La presencia de Belial en la habitación rompió el hilo de los pensamientos de Ángel, que acarició la suave piel de Luz, antes de besarla suavemente, y sumirla en un sueño más profundo, del que no despertaría hasta el amanecer. Lo último que deseaba era apartarse de ella, pero le debía una explicación al Rey del Infierno sobre lo que había ocurrido aquella tarde, y debía organizar la búsqueda de Legión si no quería que el demonio le diera todavía más problemas de los que ya le estaba dando. Colocó a Luz suavemente sobre la almohada, se levantó, y se visitó en silencio. Le echó una última ojeada antes de salir, y se le ocurrió que, tal vez, no debía influir en ella de aquella manera, pero no quería que se despertara en su ausencia, y decidió no pensar en ello. Frente a la entrada del hotel, encendió un cigarrillo y esperó a que el diablo fuera a encontrarlo.

—Debería de haberme dado cuenta antes —masculló, antes de llevarse el pitillo a la boca y aspirar con rabia, cuando Belial llegó a su lado—. Legión está aquí por el mismo motivo que yo, quiere el manuscrito —explicó al diablo, que lo miró confundido, y ambos comenzaron a caminar por las tranquilas calles de la ciudad—. No sé cómo, pero supo de la rotura de los sellos, y supongo que pensó que un documento escrito de mi puño y letra era prueba más que suficiente para presentarse como el Príncipe de Este Mundo ante los humanos.

—Y así alimentarse de ellos a placer —concluyó el diablo y Ángel asintió.

—Aunque creo que eso ya lo ha estado haciendo. —Dio dos caladas rápidas al cigarrillo antes de tirarlo al suelo y seguir hablando—. Los infelices del caserón y los que hemos visto esta tarde no son más que una parte de todos los idiotas que le están siguiendo el juego. En algún sitio hay más, mejor preparados, e imagino que en contacto continuo con él… Esa manera de esfumarse delante de mis narices… —Gruñó con rabia por el recuerdo—. La única explicación es un sacrificio.

—¿Qué quieres que hagamos?

Sabía que la pregunta de Belial no era más que una formalidad. Aquel poderoso ángel caído, que había sido el primero en seguirlo en el Paraíso y que desde entonces había permanecido siempre fiel a su lado, estaba dispuesto a arrasar con todo ser vivo en un radio suficiente como para acabar con cualquier imbécil que estuviera jugando a los pactos con Legión.
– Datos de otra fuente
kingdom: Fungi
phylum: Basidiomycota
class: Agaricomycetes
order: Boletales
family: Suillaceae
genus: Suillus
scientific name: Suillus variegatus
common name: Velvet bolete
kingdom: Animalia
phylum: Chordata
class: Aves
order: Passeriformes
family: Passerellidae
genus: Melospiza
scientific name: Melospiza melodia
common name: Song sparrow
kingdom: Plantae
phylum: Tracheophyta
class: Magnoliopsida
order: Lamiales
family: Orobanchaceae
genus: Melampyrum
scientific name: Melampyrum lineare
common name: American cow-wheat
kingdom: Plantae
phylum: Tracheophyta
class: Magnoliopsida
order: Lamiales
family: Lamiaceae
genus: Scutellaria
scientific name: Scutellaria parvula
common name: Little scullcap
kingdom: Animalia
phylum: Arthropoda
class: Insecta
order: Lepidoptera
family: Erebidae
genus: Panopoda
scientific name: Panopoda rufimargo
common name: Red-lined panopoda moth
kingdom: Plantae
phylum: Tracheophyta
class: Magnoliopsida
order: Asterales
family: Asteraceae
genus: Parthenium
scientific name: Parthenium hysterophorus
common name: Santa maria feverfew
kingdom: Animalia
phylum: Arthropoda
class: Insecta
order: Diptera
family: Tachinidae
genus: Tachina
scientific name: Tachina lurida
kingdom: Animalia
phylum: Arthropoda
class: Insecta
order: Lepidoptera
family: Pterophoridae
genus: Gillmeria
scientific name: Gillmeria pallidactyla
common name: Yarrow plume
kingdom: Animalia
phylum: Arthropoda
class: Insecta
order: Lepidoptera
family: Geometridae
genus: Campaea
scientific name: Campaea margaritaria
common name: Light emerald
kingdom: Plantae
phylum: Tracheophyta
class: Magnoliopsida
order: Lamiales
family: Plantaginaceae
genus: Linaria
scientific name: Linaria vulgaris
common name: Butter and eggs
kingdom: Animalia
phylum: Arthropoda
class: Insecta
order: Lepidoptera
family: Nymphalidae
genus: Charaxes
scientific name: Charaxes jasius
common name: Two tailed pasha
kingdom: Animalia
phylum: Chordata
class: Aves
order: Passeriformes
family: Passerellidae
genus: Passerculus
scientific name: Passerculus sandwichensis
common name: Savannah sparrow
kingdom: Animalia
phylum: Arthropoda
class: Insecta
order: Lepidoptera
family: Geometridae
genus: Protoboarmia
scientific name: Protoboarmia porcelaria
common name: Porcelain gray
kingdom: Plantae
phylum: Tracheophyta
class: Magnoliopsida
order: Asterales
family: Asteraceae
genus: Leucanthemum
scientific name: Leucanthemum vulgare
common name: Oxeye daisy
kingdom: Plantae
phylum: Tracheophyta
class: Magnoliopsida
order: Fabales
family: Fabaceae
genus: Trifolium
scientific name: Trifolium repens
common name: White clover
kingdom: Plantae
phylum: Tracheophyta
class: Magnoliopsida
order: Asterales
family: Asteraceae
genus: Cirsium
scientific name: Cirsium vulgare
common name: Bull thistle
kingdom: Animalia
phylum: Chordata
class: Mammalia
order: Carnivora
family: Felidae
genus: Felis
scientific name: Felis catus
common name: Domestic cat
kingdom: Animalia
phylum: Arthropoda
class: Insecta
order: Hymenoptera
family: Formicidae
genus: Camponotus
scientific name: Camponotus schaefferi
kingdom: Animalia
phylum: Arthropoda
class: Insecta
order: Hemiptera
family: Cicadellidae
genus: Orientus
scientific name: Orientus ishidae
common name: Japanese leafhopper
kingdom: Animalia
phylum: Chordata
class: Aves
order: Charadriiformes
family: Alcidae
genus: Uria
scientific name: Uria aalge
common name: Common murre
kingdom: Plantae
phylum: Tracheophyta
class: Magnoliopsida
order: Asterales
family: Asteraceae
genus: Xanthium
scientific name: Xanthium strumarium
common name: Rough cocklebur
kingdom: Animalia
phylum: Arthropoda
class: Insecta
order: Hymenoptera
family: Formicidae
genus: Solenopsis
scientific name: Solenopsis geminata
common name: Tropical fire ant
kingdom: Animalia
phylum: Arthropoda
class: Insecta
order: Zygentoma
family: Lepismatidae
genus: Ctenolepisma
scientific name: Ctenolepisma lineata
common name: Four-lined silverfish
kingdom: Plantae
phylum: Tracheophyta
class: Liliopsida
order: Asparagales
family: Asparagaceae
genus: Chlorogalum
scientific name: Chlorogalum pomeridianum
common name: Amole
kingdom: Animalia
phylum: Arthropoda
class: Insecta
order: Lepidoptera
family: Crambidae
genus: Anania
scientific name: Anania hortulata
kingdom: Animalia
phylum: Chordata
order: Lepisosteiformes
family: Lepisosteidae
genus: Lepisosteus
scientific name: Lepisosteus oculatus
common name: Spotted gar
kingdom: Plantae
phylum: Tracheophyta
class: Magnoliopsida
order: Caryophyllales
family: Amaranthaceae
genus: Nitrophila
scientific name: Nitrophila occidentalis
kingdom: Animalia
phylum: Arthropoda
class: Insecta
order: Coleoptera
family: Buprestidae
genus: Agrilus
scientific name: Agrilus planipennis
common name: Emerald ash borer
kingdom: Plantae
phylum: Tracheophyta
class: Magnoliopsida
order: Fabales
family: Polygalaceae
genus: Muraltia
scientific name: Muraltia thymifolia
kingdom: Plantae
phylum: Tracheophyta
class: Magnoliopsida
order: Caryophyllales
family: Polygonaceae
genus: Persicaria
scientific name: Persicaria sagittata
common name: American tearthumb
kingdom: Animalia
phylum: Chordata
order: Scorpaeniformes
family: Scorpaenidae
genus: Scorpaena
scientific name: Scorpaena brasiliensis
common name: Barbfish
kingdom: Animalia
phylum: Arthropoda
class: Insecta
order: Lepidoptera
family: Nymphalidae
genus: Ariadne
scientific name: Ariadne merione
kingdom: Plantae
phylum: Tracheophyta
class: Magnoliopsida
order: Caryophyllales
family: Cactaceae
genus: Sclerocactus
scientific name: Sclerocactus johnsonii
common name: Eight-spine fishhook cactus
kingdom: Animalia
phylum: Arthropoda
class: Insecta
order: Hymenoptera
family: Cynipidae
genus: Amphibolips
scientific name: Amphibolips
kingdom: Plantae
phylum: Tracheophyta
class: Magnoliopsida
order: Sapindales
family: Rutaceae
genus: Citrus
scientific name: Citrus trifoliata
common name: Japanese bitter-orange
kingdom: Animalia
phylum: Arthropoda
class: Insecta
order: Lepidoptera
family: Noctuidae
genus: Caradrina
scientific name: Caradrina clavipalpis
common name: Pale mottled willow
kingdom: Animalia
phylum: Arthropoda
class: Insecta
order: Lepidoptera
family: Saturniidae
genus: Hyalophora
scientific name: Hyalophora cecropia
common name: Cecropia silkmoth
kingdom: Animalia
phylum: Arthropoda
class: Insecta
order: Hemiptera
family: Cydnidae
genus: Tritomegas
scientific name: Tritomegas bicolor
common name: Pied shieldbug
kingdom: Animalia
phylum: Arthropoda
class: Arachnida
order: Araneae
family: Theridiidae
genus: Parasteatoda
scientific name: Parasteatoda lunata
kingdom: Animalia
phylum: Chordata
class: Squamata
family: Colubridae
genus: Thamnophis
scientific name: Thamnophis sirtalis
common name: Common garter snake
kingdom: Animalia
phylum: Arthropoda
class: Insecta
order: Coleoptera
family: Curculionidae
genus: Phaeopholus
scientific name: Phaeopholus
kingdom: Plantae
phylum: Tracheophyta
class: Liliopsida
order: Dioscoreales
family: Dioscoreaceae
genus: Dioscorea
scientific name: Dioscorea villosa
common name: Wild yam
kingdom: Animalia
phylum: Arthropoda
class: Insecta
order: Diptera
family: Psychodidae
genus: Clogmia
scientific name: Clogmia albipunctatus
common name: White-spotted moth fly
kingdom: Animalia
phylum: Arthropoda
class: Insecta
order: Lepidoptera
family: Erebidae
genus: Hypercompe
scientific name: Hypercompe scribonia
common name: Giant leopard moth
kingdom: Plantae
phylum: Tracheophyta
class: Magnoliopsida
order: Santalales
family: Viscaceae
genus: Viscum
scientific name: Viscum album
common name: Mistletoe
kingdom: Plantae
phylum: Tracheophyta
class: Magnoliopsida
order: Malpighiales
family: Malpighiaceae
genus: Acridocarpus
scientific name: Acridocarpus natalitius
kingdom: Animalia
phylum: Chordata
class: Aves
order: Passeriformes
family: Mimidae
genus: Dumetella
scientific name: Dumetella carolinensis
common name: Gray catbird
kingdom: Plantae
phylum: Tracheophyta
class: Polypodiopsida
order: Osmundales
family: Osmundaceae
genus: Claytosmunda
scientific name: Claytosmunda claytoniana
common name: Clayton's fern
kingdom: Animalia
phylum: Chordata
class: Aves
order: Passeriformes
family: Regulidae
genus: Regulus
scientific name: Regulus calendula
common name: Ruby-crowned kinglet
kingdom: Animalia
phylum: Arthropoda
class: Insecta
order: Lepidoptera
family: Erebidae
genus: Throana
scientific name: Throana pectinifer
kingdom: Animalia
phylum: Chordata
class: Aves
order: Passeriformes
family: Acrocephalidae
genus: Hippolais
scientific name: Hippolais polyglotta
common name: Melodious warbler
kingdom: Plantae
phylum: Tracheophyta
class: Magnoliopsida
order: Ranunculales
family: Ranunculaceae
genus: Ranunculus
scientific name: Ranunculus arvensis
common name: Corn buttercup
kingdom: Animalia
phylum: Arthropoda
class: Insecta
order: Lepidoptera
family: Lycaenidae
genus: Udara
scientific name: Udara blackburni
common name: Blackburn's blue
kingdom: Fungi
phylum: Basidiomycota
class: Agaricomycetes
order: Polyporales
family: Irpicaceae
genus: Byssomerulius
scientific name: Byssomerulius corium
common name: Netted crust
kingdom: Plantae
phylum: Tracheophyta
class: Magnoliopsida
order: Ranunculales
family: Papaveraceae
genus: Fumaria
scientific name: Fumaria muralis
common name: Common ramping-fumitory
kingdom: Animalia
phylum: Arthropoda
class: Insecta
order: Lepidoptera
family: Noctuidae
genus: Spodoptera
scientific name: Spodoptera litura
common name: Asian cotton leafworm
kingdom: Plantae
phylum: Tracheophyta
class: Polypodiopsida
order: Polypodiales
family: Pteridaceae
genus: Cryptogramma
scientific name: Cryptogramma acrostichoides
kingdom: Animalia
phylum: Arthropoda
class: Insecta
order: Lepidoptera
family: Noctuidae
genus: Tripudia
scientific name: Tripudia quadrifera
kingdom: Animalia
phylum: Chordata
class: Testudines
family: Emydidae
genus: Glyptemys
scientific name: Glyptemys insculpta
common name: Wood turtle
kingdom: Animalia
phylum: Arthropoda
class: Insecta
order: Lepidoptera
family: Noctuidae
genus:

Y una parte de él quería hacer lo mismo, si no fuera porque sabía que en realidad aquel demonio antiguo no estaba más que aprovechándose de un error suyo, y de la ineptitud de los lerdos que lo adoraban. Ninguno de aquellos absurdos humanos tenían ni la menor idea de con quién estaban tratando realmente, al contrario, los muy idiotas pensaban que trataban con él. Cargarse de un golpe a cualquiera que, aunque sólo fuera durante un instante, hubiera sentido algún tipo de curiosidad, simpatía o fascinación por él, no le parecía ni de lejos lo más adecuado. Ninguno de esos imbéciles tenían la culpa de que él hubiera decidido tomarse unas vacaciones demasiado largas, de que ya no sintiera ningún tipo de aprecio o curiosidad por su frágil naturaleza, de que cualquier interés hacia ellos hubiera desaparecido tres siglos atrás. Además, estaba Luz. Si tenía intención de acabar con cualquier rastro de vida en aquel lugar, antes debía sacarla a ella de allí. Y eso no haría más que dificultar su propósito de romper definitivamente el último sello de Gabriel. A pesar de que deseaba acabar con aquello tanto, o incluso más, que el enorme diablo que caminaba a su lado, sabía que esa no era en absoluto una solución.